Through out my twenties I never saw Kafka as a guru or a beholder of deep spiritual wisdom. Now I do. Instead I saw him as an existentialist- a victim of a society that constantly tried to tear him away from his art. I related to Kafka’s struggle against his father and his constant attempts to be taken seriously as a writer by his family, friends and the surrounding world in which he lived. Kafka only had a few short stories published in his lifetime and was virtually unknown as a writer and human being. Kafka would often go to soirees or intellectual gatherings and read his stories out loud to those few people who were willing to listen. I, on the other hand, keep a blog in which I write stories and essays for the few people who are willing to read my work. Kafka struggled to balance his literary aspirations with his career, his parents and his relationships with women- I do the same. Without question- Kafka suffered and struggled through out his life to create the body of literature, which is now known as some of the greatest writings of the twentieth century. Even though he demanded that all his work be burned upon the time of his death- his friend Max Brod ignored this final wish upon realizing how great his writings really were. I myself would never want my work destroyed after my death and I have every intention of being a well-respected writer long before I am gone.

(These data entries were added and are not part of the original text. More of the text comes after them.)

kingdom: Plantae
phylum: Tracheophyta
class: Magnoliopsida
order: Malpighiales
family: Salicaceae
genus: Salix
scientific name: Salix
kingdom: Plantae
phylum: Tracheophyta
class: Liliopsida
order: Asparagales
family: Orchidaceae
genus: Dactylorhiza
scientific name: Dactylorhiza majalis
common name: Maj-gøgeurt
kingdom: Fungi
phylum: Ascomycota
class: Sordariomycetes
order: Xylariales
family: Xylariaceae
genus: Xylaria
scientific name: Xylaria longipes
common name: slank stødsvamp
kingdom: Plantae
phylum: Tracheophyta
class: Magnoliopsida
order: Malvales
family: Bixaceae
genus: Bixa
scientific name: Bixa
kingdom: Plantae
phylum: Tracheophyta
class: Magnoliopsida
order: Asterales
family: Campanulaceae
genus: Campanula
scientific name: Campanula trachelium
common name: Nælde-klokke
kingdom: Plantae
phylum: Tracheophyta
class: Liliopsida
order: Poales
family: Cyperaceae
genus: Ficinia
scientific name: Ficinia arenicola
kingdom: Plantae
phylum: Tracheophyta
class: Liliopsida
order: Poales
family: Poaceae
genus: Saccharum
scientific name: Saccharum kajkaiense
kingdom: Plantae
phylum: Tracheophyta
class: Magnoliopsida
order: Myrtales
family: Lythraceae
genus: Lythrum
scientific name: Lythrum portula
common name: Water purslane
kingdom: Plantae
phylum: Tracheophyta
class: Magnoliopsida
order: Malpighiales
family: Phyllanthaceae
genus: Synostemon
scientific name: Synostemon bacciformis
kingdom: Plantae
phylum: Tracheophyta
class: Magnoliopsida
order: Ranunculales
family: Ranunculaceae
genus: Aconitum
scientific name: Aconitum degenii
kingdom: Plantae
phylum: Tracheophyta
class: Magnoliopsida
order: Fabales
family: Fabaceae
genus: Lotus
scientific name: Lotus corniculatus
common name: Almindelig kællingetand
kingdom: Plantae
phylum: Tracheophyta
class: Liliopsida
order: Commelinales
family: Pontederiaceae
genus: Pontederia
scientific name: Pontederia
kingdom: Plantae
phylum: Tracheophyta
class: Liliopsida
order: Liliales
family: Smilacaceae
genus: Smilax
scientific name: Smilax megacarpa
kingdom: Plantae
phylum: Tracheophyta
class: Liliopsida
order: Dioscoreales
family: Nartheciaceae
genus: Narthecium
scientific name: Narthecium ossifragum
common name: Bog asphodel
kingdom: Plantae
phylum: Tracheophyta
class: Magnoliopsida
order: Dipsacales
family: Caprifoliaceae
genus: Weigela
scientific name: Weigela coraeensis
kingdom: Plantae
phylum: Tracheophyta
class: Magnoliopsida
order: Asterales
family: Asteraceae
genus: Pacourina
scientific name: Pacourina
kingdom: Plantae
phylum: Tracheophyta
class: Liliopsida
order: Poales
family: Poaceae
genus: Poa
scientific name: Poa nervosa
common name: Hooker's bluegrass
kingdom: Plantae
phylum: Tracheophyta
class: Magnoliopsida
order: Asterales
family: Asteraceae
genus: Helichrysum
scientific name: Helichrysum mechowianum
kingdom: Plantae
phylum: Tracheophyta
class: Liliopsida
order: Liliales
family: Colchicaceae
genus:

I am not Kafka? No I am not. The more I write the more I become more aware of the naivety or mistaken thinking in my twenties. Maybe one might disagree with this because the superficial similarities between Kafka and I outweigh the differences. Kafka slept with his window open, and so do I. Kafka believed in the power of prayer and so do I. Kafka tried hard to please his father often sacrificing his true self- so do I. Maybe I am Kafka and maybe I am not- but it is pretty clear to me that I am not. Above my desk hangs a picture of Kafka and a quote from Kafka that I read every day. It brings me comfort and validation to know that someone from the distant past understood the truths that I believe in today. The quote says, “Just be quiet and patient. Let evil and unpleasantness pass quietly over you. Do not try to avoid them. On the contrary, observe them carefully. Let active understanding take the place of reflex irritation, and you will grow out of your trouble. Men can achieve greatness only by surmounting their own littleness.” After reading this I always take a deep breath, hold it and think, no I am definitely not Franz Kafka. Then I exhale.